[Artikel]:
Beritabaru.co Dapatkan aplikasi di Play Store

 Berita

 Network

 Partner

Oase Discourse: Teologi Pembebasan Perspektif Al-Qur'an

Oase Discourse: Teologi Pembebasan Perspektif Al-Qur’an



Berita Baru Jatim, Jember — Oase Discourse kembali menggelar kelas diskusi, kali ini mengangkat tema “Teologi Pembebasan Perspektif Al-Qur’an”, Kamis (16/11) malam yang berlangsung di Oase kopi dan literasi, Jember, Jawa Timur.

Diskusi tersebut mendatangkan dua pembicara, yaitu Gus Abdulloh Hamid, dosen UIN Sunan Ampel Surabaya sekaligus Co-founder Pesantren.id dan Gus Achmad Dhofir Zuhri, rektor Sekolah Tinggi Filsafat Alfarabi Malang sekaligus penulis buku Kondom Gergaji dan Peradaban Sarung.

“Teologi pembebasan, apabila pembebasan yang dimaksud adalah pembebasan kemanusiaan, politik, penjajahan. Sebenarnya pesan ini ada di setiap agama. Namun pada kesempatan kali ini saya akan berbicara tentang teologi pembebasan perspektif Al-Qur’an,” kata Gus Dhofir Zuhri.

[Entri Data]:
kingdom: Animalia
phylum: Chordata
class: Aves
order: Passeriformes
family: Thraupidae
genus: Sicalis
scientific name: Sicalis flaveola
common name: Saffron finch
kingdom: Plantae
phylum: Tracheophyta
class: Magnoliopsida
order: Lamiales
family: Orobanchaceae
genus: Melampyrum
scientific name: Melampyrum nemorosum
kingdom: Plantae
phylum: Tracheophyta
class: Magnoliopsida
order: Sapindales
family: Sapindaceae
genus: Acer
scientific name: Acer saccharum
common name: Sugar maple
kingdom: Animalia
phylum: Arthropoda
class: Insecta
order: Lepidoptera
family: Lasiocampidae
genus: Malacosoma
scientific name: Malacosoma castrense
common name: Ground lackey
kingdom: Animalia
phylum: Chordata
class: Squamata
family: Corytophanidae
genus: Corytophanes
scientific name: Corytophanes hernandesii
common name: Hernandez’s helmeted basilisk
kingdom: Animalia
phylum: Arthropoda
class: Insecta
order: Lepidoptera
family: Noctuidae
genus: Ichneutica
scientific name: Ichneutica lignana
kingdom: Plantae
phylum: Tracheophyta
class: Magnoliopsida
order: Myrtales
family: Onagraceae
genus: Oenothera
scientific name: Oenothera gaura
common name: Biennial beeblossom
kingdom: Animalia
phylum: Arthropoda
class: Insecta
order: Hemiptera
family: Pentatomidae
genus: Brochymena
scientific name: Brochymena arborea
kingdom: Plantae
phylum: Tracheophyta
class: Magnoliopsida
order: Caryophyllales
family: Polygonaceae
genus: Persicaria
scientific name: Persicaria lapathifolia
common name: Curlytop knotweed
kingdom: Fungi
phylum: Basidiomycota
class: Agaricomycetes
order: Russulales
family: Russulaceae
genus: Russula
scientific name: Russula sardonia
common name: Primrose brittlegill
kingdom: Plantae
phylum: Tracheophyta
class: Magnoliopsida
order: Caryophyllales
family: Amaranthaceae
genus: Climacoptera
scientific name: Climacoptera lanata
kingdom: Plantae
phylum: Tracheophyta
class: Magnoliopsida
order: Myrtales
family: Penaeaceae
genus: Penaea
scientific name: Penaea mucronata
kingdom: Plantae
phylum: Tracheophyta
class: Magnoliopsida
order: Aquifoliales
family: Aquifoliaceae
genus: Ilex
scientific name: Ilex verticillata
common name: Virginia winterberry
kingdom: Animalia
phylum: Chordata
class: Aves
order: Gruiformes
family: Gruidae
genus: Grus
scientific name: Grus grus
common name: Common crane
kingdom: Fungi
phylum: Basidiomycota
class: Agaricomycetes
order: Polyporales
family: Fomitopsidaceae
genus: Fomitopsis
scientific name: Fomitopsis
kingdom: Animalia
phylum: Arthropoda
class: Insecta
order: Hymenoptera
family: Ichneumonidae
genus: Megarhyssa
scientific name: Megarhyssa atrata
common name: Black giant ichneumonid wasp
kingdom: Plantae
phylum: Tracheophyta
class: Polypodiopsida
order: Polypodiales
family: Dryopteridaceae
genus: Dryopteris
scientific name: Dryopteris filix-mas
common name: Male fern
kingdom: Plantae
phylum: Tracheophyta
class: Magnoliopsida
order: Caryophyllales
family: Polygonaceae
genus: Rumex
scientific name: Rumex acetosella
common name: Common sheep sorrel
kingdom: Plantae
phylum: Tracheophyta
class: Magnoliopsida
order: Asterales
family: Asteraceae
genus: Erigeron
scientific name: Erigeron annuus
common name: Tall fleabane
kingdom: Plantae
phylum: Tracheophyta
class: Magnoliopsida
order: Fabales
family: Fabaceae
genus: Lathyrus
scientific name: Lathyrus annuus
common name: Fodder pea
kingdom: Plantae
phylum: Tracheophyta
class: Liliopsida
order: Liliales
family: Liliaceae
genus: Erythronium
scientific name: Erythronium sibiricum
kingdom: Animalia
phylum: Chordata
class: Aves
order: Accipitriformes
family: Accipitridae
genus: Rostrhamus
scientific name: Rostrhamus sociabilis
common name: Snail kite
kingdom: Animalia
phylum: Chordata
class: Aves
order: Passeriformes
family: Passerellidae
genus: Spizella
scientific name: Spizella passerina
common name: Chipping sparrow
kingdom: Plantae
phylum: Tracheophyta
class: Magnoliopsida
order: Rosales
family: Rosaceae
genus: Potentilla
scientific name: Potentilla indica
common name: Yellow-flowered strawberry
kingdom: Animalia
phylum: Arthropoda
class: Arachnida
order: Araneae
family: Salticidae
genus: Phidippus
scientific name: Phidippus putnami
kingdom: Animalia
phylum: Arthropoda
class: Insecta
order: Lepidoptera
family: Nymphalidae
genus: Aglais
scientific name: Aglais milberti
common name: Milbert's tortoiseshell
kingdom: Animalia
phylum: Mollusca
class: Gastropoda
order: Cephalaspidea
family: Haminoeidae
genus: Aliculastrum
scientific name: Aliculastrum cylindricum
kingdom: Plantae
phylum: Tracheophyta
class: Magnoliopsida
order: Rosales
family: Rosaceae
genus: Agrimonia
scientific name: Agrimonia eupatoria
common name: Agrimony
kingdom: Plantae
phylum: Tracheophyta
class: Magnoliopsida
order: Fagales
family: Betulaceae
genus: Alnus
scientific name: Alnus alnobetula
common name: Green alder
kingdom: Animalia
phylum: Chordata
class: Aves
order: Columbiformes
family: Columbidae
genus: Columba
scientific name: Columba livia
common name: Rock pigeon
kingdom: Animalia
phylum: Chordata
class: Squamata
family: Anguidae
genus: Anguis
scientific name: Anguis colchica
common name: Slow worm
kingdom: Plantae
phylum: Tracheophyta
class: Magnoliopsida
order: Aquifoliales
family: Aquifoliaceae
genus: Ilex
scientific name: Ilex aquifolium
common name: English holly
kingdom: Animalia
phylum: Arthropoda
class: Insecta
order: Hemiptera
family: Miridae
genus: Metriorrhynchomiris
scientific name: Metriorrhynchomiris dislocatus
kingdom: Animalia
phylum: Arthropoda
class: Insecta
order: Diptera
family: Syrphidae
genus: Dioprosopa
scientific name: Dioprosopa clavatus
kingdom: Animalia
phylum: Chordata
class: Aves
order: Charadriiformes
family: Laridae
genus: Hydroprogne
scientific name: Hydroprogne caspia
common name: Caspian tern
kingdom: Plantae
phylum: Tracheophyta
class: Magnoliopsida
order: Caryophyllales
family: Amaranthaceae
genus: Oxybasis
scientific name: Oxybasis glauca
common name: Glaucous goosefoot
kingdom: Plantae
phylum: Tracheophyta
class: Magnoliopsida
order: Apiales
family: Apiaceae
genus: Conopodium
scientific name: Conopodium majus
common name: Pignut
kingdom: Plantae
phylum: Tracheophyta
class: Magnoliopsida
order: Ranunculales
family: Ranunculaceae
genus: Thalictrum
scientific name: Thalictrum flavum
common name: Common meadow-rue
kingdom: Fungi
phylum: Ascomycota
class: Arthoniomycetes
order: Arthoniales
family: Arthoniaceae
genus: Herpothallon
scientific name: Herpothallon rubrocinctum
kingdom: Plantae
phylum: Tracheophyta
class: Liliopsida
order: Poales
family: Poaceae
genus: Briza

[Daftar Tugas]:
(a) Menurut artikel tentang diskusi Oase Discourse, siapa pembicara yang menjabat rektor Sekolah Tinggi Filsafat Alfarabi Malang?
(b) Salin bagian artikel tentang diskusi Oase Discourse, dimulai dari "Oase Discourse: Teologi Pembebasan Perspektif Al-Qur’an" dan terus sampai "Gus Dhofir Zuhri.".
(c) Teruskan artikel tentang diskusi teologi pembebasan di Oase Discourse dari titik akhirnya.
Baris-baris data ini berasal dari sumber lain, bukan dari artikel.

[Jawaban per Tugas]:
(a) Gus Achmad Dhofir Zuhri.

(b)
Oase Discourse: Teologi Pembebasan Perspektif Al-Qur’an



Berita Baru Jatim, Jember — Oase Discourse kembali menggelar kelas diskusi, kali ini mengangkat tema “Teologi Pembebasan Perspektif Al-Qur’an”, Kamis (16/11) malam yang berlangsung di Oase kopi dan literasi, Jember, Jawa Timur.

Diskusi tersebut mendatangkan dua pembicara, yaitu Gus Abdulloh Hamid, dosen UIN Sunan Ampel Surabaya sekaligus Co-founder Pesantren.id dan Gus Achmad Dhofir Zuhri, rektor Sekolah Tinggi Filsafat Alfarabi Malang sekaligus penulis buku Kondom Gergaji dan Peradaban Sarung.

“Teologi pembebasan, apabila pembebasan yang dimaksud adalah pembebasan kemanusiaan, politik, penjajahan. Sebenarnya pesan ini ada di setiap agama. Namun pada kesempatan kali ini saya akan berbicara tentang teologi pembebasan perspektif Al-Qur’an,” kata Gus Dhofir Zuhri.

(c)
Menurutnya dalam setiap emperium atau daulah pasti terdapat yang namanya kolonialisme, setiap perkembangan peradaban zaman pasti ada utusan yang akan memperjuangkan kaum mustadh’afin melawan mustakbirin, membela masyarakat lemah/tertindas/proletar, melawan borjuasi/korporasi/kapitalisasi.

Berbicara Indonesia hari ini, lihatlah akademisi, birokrasi, dan korporasi. Apakah mereka melakukan pemalsuan?, lihatlah realitas dan buatlah riset tentang 3 persoalan sumberdaya alam, semberdaya manusia dan sumber ideologi yang membawa terhadap kehancuran.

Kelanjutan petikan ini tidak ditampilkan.